It has been known for some time that newspaper readership is trending downward and newspapers are dying across the land. Reasons for this are not entirely clear but some have implicated the current generation’s fixation with social media. I would suggest another cause: Journalists can’t write well and editors can’t edit properly, which drives readers nuts.
Within the first section of the April 16 Herald there were (at least) three blatant errors: two by writers and one by an Associated Press writer. I detected these errors by scanning quickly; I did not read the section thoroughly, so there could be more.
One headline read, “at 84 and 155 pounds, Roger Sweet doesn’t think resembles the ’80s Masters of the Universe character he had a hand in creating,” does not make sense; presumably, the intention was to put “he” after “think” and before “resembles.”
The first paragraph of the front page lead story is lacking a key preposition. In a story about the state cutting trees along I-5, the reporter writes that the freeway drive will get less green, “at least a few years” when she clearly should have written “at least for a few years.”
On Page A8 an Associated Press article about a fire at Notre Dame in Paris states: “The…cathedral is home to incalculable works of art.” Obviously, the writers do not know the precise meaning of the adjective incalculable, which means vast beyond counting.

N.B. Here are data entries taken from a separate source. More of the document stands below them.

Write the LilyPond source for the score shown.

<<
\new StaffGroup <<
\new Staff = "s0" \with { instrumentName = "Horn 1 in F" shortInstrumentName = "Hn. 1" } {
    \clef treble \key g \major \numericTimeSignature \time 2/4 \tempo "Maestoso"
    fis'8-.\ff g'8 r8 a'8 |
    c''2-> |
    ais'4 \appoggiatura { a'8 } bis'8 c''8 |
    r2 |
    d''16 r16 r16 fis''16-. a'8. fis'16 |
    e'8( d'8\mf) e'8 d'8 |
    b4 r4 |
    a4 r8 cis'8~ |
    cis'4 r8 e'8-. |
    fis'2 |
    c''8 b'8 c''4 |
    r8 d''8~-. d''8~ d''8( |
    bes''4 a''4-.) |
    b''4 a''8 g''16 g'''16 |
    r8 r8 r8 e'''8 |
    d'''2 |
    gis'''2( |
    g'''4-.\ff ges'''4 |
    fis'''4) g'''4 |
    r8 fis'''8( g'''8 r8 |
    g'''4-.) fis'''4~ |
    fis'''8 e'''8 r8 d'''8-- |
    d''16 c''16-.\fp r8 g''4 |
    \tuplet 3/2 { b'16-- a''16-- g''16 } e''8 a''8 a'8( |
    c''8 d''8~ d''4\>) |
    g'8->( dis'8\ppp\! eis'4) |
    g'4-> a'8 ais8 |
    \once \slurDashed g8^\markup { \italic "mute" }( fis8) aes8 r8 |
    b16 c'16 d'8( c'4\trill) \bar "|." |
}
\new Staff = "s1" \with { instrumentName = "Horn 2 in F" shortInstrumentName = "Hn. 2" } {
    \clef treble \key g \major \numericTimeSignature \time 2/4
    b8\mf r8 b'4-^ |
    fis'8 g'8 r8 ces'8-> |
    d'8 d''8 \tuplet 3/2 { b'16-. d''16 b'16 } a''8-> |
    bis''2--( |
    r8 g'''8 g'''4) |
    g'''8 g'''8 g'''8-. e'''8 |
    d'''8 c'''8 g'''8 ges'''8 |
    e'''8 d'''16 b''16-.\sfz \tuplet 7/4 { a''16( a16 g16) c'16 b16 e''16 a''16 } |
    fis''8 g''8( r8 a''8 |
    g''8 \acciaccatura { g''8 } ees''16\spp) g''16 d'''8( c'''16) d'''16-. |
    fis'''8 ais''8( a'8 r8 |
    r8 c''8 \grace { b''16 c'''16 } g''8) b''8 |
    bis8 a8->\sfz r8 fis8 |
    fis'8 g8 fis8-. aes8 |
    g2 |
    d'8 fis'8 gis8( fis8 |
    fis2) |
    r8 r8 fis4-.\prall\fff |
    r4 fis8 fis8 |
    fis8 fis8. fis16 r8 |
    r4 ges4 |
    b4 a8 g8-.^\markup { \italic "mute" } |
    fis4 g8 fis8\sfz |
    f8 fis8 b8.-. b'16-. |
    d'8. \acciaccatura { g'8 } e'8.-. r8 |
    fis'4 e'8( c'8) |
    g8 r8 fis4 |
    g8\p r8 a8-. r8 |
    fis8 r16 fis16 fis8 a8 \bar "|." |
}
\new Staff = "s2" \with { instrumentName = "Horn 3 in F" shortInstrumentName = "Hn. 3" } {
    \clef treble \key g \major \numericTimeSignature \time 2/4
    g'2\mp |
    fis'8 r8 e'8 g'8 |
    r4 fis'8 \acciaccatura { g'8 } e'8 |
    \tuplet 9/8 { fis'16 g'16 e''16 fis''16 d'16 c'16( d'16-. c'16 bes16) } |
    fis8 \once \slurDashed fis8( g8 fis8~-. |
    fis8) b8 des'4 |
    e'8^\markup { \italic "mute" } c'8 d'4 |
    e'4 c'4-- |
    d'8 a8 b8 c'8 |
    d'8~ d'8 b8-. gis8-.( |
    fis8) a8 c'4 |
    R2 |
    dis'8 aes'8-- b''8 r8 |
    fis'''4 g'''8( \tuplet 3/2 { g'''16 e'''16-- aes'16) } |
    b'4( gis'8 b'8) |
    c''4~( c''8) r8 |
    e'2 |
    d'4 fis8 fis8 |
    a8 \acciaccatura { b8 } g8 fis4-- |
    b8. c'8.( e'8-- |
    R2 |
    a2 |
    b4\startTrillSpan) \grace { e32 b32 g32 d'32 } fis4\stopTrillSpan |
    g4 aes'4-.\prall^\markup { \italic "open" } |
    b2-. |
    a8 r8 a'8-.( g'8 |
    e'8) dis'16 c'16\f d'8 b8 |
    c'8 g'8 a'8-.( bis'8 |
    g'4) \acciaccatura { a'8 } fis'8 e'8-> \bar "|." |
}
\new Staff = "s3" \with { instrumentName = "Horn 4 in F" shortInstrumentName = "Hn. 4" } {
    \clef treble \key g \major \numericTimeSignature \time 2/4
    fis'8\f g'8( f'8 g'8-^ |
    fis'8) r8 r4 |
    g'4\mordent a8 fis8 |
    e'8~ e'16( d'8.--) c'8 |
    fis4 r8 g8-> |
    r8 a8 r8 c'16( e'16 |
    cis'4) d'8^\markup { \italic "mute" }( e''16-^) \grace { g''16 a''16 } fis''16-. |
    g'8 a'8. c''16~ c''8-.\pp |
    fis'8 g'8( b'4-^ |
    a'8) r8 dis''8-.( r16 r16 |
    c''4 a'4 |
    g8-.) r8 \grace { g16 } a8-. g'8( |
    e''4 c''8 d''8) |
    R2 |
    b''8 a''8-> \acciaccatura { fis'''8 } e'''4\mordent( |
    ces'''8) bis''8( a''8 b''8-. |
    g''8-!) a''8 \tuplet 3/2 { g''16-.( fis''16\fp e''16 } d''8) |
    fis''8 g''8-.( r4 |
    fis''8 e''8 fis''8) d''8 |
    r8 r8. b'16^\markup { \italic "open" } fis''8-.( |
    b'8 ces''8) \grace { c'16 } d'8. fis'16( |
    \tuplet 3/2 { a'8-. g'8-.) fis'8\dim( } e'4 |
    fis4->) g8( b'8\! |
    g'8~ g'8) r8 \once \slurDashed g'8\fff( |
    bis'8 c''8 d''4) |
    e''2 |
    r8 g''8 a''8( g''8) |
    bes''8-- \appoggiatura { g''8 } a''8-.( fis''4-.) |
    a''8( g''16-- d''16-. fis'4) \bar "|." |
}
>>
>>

This notion makes no sense as it is used since, although certainly numerous, the works of art at Notre Dame are hardly incalculable. One must suppose that the writers intended to use the adverb incalculably with the word valuable, which would make sense in the context of the art at Notre Dame.
Frankly, this is pathetic. If newspaper readership is shriveling it may be because readers cringe at the quality. We look to social media for semi-literate writing; newspapers we hold to a higher standard.